More to come hopefully soon in my 7mm mini-adventure. I need to get back to working on that running/photography mini board and on my first kit of a milk tank. Not to mention appropriate weathering for the 48xx loco. Each wagon that gets added and weathered makes it stand out even more as being far too shiny (and some light grime would help the under-body pop some).

What do do on a rainy weekend? Paint a big building

This weekend has been a washout in Toronto for leaving the house, and even if it wasn’t, falling off my bicycle last weekend on our long weekend has left me in a grump and sore a week on. Fortunately didn’t do more than tear a chunk out of my elbow when I went down, but haven’t been motivated to do a whole lot as a result. In between watching sports on TV and doing load after load of laundry on Saturday, I managed to find the motivation to yank the paint booth out and mix some various sand/buff/browns together to create a supply of beigy brick paint for the mill. Frankly I mixed way more than I needed by the time thinner and flow enhancer were added, but more is better than not enough.

Into the spray booth with a mix of buff/beige paint and throwing colour at the Mill/Elevator complex.

I’ve been having on and off again problems air brushing, but low and behold on Saturday spraying well thinned paint, it did what it was supposed to do, didn’t run dry, didn’t clog, sprayed nice light layers letting me build up colour. Its amazing how when you actually pay attention to the process and do little things like properly thin your paint before trying to spray it.

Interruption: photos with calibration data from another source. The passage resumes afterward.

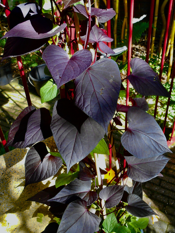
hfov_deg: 40.7
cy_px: 95
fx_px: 236
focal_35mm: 35
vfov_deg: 52.3
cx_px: 84
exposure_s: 1/50
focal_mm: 4.7
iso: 80
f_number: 3.4
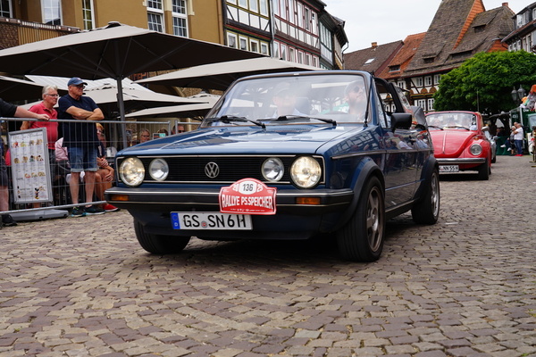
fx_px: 685
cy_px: 178
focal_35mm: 46
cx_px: 268
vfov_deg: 29.2
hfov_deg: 42.7
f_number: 9
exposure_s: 1/100
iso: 100
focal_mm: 46
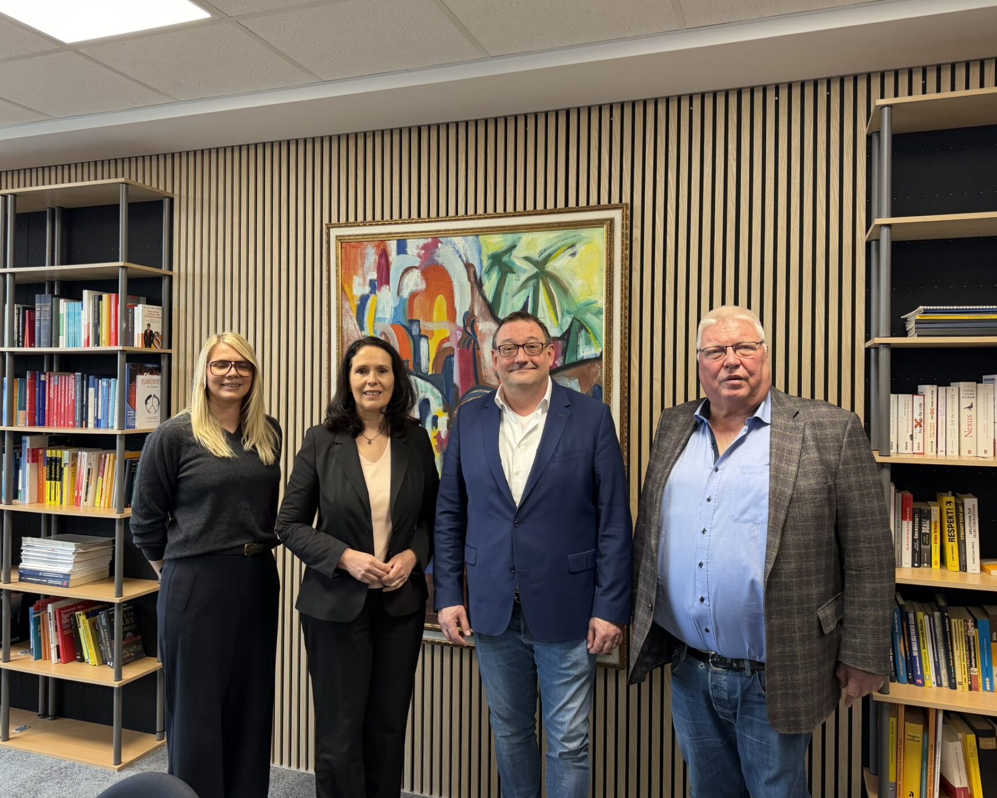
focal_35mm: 26
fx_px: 767
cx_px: 498
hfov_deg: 66.0
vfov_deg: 54.9
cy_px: 388
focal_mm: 6.76
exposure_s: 1/106
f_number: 1.78
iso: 200
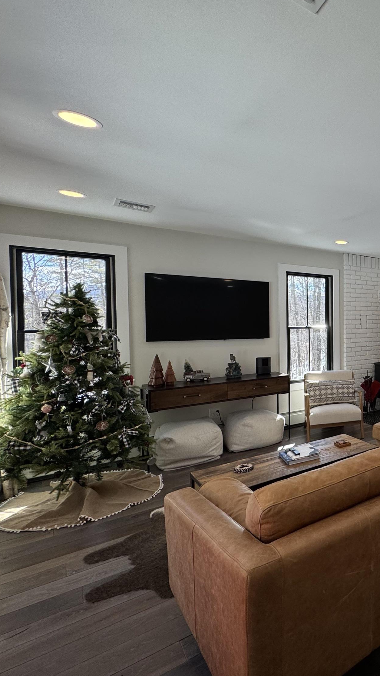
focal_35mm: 21
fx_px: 376
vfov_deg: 83.8
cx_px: 437
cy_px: 335
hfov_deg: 40.6
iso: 40
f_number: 2.2
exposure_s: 1/241
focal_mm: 2.22
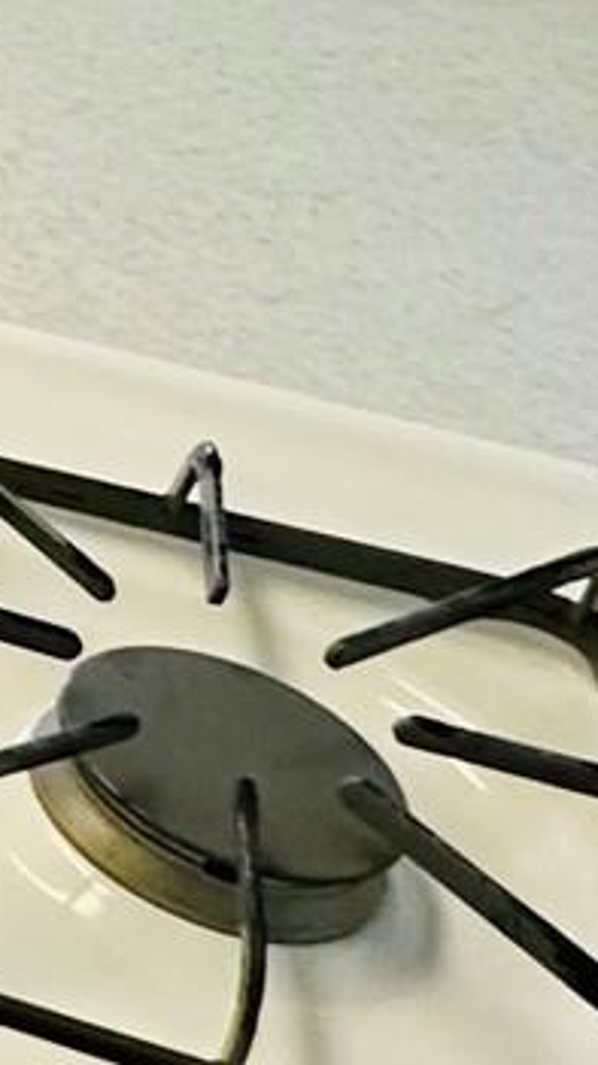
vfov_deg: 22.2
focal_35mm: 89
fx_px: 2513
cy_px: -199
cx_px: -1673
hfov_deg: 8.5
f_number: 2.2
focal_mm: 2.22
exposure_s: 1/120
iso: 250
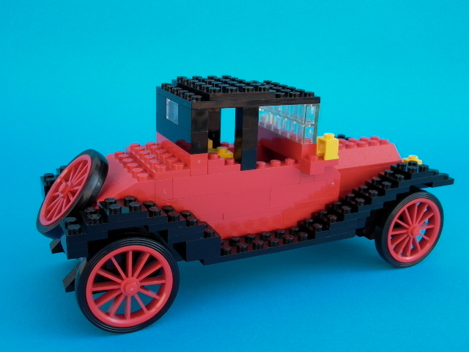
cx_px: 234
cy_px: 176
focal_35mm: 38
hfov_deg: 49.0
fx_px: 515
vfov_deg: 37.7
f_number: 4.2
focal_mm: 8.19
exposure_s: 1/130
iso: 100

Will I finally have learned the lesson and get it right when next I spray, who’s to say!

Buff brick on the Mill and Elevator. Makes a huge difference from unpainted primer.

Sunday remained overcast and nasty, but with another slate of car racing, football, baseball and hockey games to watch and work between. Mid afternoon while watching the Arsenal celebrations and Blue Jays misery, out came the tape, but in a change of scenery I brought it all down to the kitchen table. Why sit in the office for something I can do anywhere in the house, but with better TV viewing! I clearly have a tape fetish, but tape is cheap, and a quick masking off of the primary brick allows me to spray the darker window colours. Doesn’t need to be an exact science as in due course hand painting will add details and eventually a combination of light spray and pan pastel weathering will help to hide any minor misses.

Tape attack at the Dining Room Table and on to the paint booth to paint windows and doors.
Painted windows. Now on to hand brushing details before any more airbrush work. And need to design and build the mill head house before I can weather and blend.

Every step helps, going from grey primer to painted walls and windows painted makes a big difference in terms of how it looks on the layout. Still lots of work to go on both the Mill/Elevator and Power House, painting trim, weathering, clean ups and the head house on the mill which I have not even started to design beyond my foam core mock-up/rough in.